══ Document passage
Episode Title: Responding to Geochartalism: Did Mosler Complete Menger?
Host: Dr. Bob Murphy
Podcast: The Human Action Podcast (Mises Institute)
Date: May 4, 2026
In this solo episode, Dr. Bob Murphy critically responds to the recently released working paper "The Mosler-Cantillon-Menger Synthesis: A Complete Theory of the Price Level," published under the pseudonym George Charles as part of the new Geochartalism series. Dr. Murphy evaluates the paper’s attempt to synthesize insights from Warren Mosler’s Modern Monetary Theory (MMT), Cantillon effects, and Carl Menger’s Austrian value theory into a "complete" framework for price level determination. Murphy contends that Mises had already solved the apparent gaps Geochartalism claims to fill—specifically through the regression theorem outlined in The Theory of Money and Credit (1912).
"They think they're filling a gap in the literature...that you needed Mosler to come along...and finish the trifecta and now give us this complete understanding of how the price level is determined." (08:30)
════
══ Recorded data
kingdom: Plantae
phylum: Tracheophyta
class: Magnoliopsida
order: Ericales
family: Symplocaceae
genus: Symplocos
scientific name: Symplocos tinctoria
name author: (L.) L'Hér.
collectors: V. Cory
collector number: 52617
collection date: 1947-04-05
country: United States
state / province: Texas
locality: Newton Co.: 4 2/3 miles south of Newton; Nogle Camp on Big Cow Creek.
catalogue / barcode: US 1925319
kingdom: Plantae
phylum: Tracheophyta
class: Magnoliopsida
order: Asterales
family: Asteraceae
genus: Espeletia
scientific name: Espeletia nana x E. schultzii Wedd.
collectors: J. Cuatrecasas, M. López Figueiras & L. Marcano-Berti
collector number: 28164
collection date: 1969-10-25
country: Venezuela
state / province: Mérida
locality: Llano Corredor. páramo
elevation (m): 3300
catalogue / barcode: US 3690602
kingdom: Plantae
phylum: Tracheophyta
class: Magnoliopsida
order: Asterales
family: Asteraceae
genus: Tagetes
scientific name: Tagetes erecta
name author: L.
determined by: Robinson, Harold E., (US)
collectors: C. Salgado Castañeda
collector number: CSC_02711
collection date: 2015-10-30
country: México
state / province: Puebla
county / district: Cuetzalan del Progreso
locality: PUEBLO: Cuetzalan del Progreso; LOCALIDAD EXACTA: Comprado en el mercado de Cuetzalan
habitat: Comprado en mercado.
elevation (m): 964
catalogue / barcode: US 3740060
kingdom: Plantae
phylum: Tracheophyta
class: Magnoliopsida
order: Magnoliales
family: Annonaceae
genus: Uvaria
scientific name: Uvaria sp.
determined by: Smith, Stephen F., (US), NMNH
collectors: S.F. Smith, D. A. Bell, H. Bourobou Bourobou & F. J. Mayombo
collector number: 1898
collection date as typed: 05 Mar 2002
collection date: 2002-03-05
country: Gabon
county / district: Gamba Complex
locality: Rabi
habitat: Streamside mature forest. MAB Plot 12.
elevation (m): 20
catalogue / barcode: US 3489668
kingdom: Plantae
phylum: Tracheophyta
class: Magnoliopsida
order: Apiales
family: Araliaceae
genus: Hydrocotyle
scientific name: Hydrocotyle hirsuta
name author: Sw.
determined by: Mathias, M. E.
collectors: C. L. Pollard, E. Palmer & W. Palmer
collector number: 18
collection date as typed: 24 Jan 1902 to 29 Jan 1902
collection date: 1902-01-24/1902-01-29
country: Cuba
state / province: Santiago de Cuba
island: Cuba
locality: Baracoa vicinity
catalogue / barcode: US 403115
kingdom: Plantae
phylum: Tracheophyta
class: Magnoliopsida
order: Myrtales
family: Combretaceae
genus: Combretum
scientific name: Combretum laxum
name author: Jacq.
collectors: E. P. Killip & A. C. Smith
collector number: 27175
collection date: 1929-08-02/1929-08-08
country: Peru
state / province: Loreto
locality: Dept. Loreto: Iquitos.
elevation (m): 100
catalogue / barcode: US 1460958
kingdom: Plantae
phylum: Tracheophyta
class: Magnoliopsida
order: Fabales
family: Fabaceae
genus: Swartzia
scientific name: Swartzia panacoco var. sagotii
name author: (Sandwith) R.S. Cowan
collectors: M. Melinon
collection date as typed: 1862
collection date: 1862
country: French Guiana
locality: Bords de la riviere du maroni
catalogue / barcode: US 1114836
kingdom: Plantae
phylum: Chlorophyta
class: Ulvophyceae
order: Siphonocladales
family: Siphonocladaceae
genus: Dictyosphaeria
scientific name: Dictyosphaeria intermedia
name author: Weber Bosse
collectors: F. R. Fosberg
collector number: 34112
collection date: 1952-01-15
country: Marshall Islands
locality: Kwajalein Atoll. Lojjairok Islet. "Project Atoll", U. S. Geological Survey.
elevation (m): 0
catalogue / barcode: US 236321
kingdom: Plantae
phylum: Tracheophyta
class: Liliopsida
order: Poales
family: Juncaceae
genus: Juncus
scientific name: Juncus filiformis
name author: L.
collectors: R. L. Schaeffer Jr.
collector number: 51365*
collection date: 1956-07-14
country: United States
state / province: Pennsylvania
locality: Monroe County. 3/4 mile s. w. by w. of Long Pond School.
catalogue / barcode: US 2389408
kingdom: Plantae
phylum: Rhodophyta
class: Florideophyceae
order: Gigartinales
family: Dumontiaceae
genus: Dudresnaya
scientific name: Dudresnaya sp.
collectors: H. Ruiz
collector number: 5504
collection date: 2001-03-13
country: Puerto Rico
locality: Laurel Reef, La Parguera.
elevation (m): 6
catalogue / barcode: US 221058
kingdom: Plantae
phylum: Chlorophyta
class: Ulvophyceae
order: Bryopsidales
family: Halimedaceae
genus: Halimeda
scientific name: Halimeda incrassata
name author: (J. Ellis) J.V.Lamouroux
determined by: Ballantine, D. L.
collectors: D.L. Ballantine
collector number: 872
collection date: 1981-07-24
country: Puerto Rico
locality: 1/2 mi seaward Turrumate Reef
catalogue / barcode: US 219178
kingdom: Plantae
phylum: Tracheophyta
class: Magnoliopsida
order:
════
**Problem statement**
Can you copy the podcast episode summary from "Episode Title: Responding" up to and including "and Credit (1912)."?

**Exercise result**
Episode Title: Responding to Geochartalism: Did Mosler Complete Menger?
Host: Dr. Bob Murphy
Podcast: The Human Action Podcast (Mises Institute)
Date: May 4, 2026
In this solo episode, Dr. Bob Murphy critically responds to the recently released working paper "The Mosler-Cantillon-Menger Synthesis: A Complete Theory of the Price Level," published under the pseudonym George Charles as part of the new Geochartalism series. Dr. Murphy evaluates the paper’s attempt to synthesize insights from Warren Mosler’s Modern Monetary Theory (MMT), Cantillon effects, and Carl Menger’s Austrian value theory into a "complete" framework for price level determination. Murphy contends that Mises had already solved the apparent gaps Geochartalism claims to fill—specifically through the regression theorem outlined in The Theory of Money and Credit (1912).